__Work order__
Which lines of the entries below include "Wifi"? List them all.
++++
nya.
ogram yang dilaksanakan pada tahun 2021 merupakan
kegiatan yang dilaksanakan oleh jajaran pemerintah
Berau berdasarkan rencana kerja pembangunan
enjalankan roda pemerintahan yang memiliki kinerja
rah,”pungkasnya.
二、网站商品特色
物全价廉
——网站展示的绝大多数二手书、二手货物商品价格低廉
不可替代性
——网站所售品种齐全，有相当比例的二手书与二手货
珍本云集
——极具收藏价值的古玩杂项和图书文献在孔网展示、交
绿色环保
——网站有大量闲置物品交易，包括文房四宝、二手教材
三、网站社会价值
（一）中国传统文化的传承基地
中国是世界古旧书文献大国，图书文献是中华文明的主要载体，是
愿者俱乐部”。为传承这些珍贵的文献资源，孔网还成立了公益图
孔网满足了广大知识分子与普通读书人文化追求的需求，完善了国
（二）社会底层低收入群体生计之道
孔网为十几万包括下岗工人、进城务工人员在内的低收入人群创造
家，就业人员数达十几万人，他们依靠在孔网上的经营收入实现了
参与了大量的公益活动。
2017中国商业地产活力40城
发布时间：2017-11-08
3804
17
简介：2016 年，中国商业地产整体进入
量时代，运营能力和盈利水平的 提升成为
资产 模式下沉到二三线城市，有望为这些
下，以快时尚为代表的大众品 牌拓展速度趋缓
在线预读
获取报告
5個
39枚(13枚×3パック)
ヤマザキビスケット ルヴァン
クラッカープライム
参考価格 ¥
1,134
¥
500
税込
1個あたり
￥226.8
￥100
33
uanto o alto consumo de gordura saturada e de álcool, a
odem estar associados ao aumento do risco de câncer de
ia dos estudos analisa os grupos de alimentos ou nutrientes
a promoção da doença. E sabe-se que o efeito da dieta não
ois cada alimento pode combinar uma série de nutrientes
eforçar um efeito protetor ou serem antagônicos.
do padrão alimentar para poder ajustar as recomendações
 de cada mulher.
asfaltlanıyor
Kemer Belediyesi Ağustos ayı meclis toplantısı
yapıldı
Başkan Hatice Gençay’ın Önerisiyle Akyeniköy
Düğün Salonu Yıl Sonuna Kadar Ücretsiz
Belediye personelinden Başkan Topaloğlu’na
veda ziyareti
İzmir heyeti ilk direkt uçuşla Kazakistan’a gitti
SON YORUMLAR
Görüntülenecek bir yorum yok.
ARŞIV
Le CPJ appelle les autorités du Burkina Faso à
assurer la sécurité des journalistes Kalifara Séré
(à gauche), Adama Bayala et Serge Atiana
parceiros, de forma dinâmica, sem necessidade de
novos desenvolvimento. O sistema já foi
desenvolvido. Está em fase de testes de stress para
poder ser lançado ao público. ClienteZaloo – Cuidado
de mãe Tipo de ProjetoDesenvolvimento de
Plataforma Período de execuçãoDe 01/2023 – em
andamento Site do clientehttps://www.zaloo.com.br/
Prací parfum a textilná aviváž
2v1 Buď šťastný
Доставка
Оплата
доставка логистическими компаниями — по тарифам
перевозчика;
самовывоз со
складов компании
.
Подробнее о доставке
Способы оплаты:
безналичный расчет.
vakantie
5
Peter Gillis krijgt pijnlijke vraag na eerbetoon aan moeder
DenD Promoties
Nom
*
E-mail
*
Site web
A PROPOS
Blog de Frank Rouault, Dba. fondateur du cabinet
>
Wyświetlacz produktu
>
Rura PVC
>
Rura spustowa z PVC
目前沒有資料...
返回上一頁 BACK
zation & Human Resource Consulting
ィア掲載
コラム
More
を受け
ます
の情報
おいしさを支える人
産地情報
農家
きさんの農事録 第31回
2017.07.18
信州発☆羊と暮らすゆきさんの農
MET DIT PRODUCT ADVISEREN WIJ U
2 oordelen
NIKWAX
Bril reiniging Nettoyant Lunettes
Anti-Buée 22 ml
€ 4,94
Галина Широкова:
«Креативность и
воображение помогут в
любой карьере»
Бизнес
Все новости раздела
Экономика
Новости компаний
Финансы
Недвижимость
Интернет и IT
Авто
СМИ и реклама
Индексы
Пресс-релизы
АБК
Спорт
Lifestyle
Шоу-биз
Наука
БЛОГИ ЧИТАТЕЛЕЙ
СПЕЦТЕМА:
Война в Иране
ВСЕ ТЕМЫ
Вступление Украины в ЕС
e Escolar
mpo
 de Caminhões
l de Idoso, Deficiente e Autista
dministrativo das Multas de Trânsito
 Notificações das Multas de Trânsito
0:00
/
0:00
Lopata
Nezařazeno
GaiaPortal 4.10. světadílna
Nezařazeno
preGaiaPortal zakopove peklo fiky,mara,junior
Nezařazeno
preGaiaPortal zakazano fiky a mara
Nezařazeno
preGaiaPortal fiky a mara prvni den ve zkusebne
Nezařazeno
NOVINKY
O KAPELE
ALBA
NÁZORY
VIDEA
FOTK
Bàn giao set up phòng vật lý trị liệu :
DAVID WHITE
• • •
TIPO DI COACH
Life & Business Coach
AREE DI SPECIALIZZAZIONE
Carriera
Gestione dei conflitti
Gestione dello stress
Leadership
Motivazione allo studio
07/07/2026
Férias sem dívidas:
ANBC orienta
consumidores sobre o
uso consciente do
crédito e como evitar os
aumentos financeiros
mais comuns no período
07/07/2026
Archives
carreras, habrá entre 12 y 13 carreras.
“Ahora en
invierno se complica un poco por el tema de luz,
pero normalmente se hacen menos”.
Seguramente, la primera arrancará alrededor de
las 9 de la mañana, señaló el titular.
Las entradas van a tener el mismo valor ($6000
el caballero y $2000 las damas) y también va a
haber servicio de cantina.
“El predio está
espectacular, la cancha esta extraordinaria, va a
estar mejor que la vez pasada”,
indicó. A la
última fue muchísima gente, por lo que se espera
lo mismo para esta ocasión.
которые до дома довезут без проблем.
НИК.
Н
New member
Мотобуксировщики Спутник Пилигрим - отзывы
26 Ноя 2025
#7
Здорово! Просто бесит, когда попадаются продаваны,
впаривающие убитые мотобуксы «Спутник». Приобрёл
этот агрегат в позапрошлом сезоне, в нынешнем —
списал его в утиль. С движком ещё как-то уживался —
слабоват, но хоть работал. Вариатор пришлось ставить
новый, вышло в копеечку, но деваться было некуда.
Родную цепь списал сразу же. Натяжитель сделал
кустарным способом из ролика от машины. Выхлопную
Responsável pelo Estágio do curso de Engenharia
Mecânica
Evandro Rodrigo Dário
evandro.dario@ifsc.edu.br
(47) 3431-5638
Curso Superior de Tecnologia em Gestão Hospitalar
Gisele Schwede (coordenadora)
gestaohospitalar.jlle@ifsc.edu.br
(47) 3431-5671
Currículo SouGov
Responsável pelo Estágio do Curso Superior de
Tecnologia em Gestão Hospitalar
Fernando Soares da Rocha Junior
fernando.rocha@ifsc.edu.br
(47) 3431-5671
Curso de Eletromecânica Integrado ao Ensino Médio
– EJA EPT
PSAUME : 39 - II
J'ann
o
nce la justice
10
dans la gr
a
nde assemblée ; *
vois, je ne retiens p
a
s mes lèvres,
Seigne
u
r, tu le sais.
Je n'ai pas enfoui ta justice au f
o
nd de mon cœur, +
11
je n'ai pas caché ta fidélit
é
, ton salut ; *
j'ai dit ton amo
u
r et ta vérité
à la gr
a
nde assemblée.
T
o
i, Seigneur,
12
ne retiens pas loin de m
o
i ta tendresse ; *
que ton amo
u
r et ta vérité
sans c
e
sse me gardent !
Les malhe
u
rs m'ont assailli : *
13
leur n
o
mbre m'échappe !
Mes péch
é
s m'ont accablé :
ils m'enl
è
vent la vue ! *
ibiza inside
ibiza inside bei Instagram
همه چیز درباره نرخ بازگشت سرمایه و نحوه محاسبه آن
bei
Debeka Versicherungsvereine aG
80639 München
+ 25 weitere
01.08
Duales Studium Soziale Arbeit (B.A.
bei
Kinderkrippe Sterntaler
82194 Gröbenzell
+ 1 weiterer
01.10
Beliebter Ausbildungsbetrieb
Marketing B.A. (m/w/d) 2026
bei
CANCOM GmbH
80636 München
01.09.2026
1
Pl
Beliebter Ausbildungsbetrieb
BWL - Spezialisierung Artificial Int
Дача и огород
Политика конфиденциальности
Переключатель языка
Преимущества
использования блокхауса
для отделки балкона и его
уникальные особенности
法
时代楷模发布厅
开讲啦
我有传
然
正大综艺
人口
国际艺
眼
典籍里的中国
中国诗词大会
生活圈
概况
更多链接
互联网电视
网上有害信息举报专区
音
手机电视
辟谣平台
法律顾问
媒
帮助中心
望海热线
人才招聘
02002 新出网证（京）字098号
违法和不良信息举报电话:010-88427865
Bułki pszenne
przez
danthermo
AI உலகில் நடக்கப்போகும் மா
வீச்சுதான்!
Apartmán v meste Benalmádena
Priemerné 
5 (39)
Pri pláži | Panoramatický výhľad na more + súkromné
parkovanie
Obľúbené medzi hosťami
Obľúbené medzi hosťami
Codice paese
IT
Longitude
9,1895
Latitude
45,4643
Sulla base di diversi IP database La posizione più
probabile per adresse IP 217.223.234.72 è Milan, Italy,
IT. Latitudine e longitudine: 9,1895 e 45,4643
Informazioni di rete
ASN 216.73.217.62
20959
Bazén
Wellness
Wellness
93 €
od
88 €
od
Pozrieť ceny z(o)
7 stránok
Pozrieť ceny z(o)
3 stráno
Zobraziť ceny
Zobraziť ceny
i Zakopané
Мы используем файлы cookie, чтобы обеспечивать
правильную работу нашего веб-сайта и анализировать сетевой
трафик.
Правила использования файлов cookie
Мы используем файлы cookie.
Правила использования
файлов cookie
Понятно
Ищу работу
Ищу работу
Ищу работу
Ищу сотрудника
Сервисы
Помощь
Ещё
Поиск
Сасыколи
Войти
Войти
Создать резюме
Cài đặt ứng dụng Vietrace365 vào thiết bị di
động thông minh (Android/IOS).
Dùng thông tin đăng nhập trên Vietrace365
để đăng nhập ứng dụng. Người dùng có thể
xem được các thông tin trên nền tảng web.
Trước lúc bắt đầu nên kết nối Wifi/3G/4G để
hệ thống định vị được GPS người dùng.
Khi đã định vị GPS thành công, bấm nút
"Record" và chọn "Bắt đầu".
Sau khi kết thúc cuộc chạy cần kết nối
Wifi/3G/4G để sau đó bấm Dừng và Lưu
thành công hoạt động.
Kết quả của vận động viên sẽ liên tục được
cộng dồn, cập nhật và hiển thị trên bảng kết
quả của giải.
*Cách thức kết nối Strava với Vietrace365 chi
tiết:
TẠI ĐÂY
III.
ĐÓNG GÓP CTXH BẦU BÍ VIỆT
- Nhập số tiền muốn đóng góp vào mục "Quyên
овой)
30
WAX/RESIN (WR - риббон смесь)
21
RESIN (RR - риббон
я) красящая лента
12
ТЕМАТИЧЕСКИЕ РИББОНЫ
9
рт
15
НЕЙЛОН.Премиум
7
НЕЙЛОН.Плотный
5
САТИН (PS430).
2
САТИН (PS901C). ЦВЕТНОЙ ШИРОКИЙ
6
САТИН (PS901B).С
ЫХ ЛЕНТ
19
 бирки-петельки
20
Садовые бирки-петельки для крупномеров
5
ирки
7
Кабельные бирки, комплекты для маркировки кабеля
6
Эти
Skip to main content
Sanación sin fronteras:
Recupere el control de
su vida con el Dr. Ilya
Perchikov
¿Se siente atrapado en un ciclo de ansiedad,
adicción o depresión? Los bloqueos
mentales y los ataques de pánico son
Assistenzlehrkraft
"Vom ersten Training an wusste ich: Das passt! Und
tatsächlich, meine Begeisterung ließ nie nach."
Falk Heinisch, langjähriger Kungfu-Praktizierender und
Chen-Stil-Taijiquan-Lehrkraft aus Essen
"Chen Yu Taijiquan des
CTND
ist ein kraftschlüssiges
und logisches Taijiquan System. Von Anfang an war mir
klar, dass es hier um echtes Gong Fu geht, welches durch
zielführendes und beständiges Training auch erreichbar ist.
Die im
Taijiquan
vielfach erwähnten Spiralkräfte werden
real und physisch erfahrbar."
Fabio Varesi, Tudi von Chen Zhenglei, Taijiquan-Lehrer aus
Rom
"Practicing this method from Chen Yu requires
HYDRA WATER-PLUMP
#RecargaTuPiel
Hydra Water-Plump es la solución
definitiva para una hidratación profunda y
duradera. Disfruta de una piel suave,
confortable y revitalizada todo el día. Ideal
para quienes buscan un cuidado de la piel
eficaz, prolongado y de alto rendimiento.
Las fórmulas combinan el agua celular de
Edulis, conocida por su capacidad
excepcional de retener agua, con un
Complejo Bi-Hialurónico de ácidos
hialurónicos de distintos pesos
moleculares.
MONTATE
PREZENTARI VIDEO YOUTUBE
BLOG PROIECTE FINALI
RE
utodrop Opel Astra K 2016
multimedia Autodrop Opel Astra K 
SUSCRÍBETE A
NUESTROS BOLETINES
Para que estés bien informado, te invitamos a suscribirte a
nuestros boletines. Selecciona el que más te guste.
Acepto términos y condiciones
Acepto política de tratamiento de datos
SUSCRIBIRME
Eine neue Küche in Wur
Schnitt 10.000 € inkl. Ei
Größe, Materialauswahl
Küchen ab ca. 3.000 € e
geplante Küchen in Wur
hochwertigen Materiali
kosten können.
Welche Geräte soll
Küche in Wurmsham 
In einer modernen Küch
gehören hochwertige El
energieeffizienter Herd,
++++
__Expected answer__
Trước lúc bắt đầu nên kết nối Wifi/3G/4G để
Wifi/3G/4G để sau đó bấm Dừng và Lưu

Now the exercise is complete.